I have a ListView which I render in a
with the following
<td><input class="form-check-input" type="checkbox" onclick="location.href='{% url 'navbar-change' navbar.pk %}'" name="" value="" {% if navbar.active %} checked {% endif %}></td>
When the user clicks a checkbox I want to update the record server-sided without returning a form, I think this code does what I want:
object = models.Navbar.objects.get(pk=pk).update(active=Case(
When(active=True, then=False), default=True)
)
However, I don’t now where to put these lines a of code. ‘navbar-change’ routes to:
class NavbarChangeView(PermissionRequiredMixin, UpdateView):
permission_required = 'settings.change_navbar'
I had a look at CCBV, and I’m not sure whether UpdateView is the right choice in this case, I don’t need a form.
Kind regards,
Johanna
You are correct that an UpdateView really isn’t needed here.

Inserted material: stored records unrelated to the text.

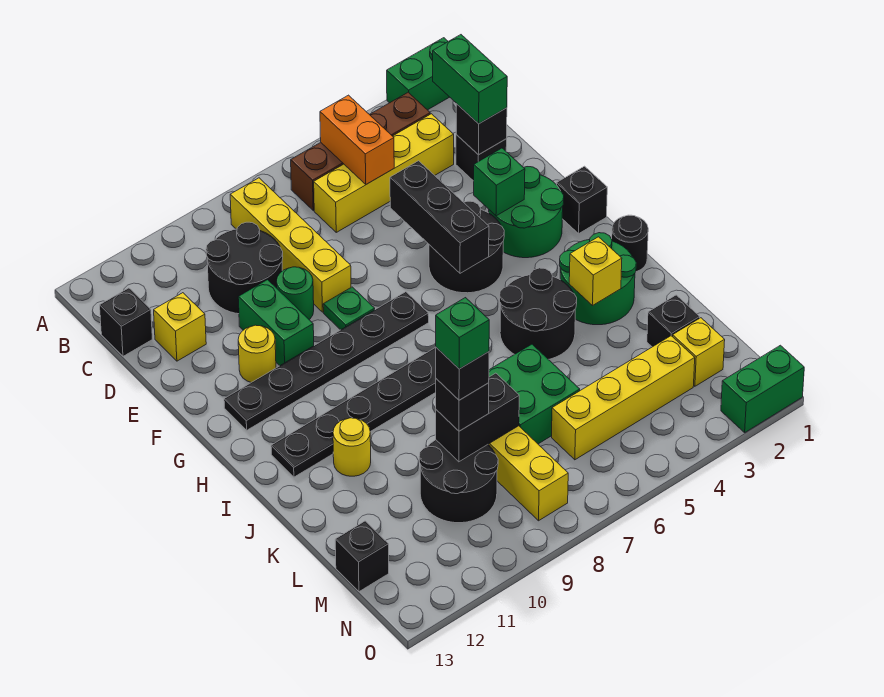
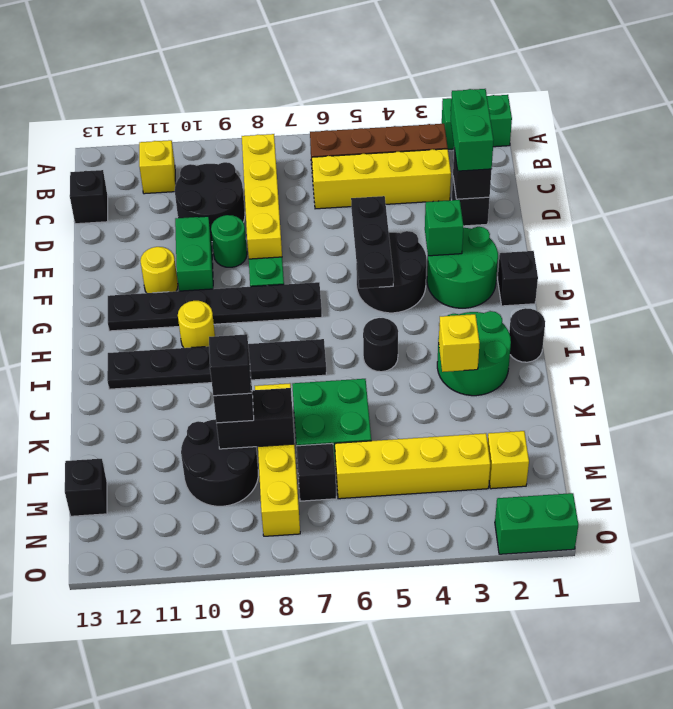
orange 1x2 brick [320,95,394,184] -> none
yellow 1x1 brick [154,293,206,361] -> yellow 1x1 brick moved to [139,140,176,194]
black 1x3 brick [390,161,489,273] -> black 1x3 plate [351,196,394,288]
black 2x2 round brick [500,268,577,359] -> black 1x1 round brick [363,318,398,372]
yellow 1x1 round brick [333,418,371,476] -> yellow 1x1 round brick moved to [178,301,215,348]
black 1x1 brick [647,295,700,347] -> black 1x1 brick moved to [297,443,336,501]
green 1x1 brick [436,298,489,369] -> none

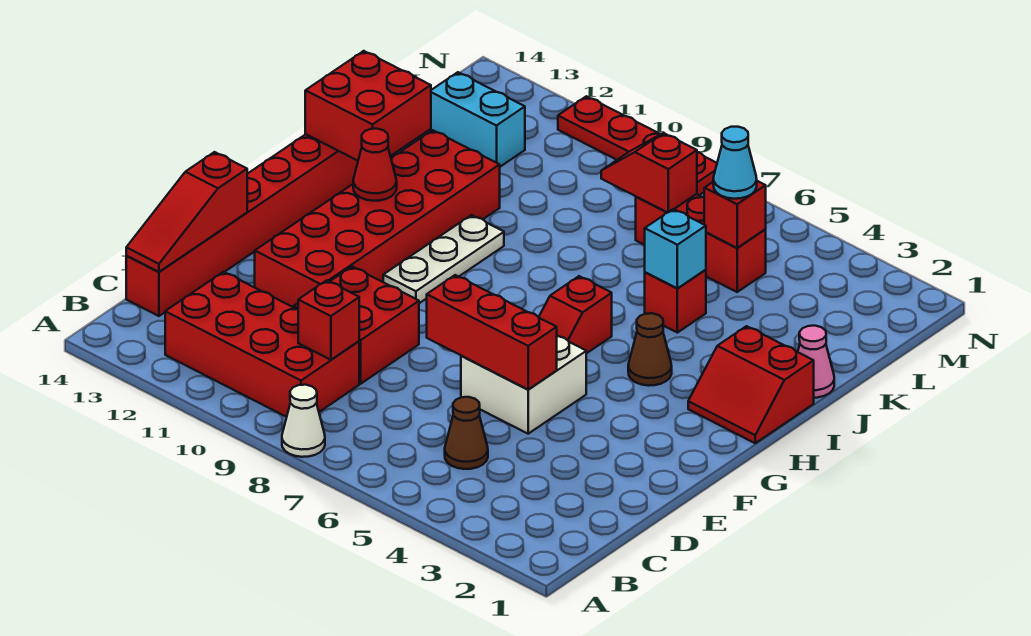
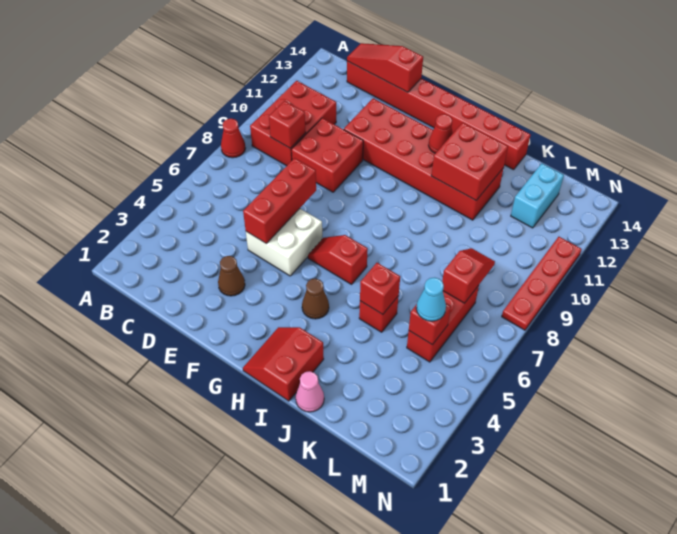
white 1x1 cone [282,385,325,457] -> red 1x1 cone [221,119,245,158]
red 2x4 brick [165,272,359,417] -> red 2x3 brick [250,81,336,166]
brown 1x1 cone [445,397,488,469] -> brown 1x1 cone moved to [218,256,245,296]
white 1x3 plate [383,215,504,303] -> none
red 2x2 brick [305,51,431,161] -> red 2x2 brick moved to [431,123,508,200]
cyan 1x1 brick [645,209,706,288] -> red 1x1 brick [360,263,400,314]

A simple function-based view would be sufficient.
You don’t show your url definition, but assuming a url parameter like <int:pk>
you could use something like this:
@permission_required('settings.change_navbar')
def navbar_change_view(request, pk):
models.Navbar.objects.filter(pk=pk).update(active=Case(When(is_closed=True, then=False), default=True)
# Up to you to decide what happens after the click is processed.
return SomeHttpResponse
Note that get
doesn’t return a queryset - it returns an instance of the model. That instance doesn’t have an update
attribute - that’s a function call on a queryset.
Hi Ken,
Thanks for your reply and the code example.
Your reamrk on get
not returning a queryset had me take another look at the QuerySet API reference. Now I understand the implication of ‘methods that return new querysets’ and ‘methods that do not return a queryset’.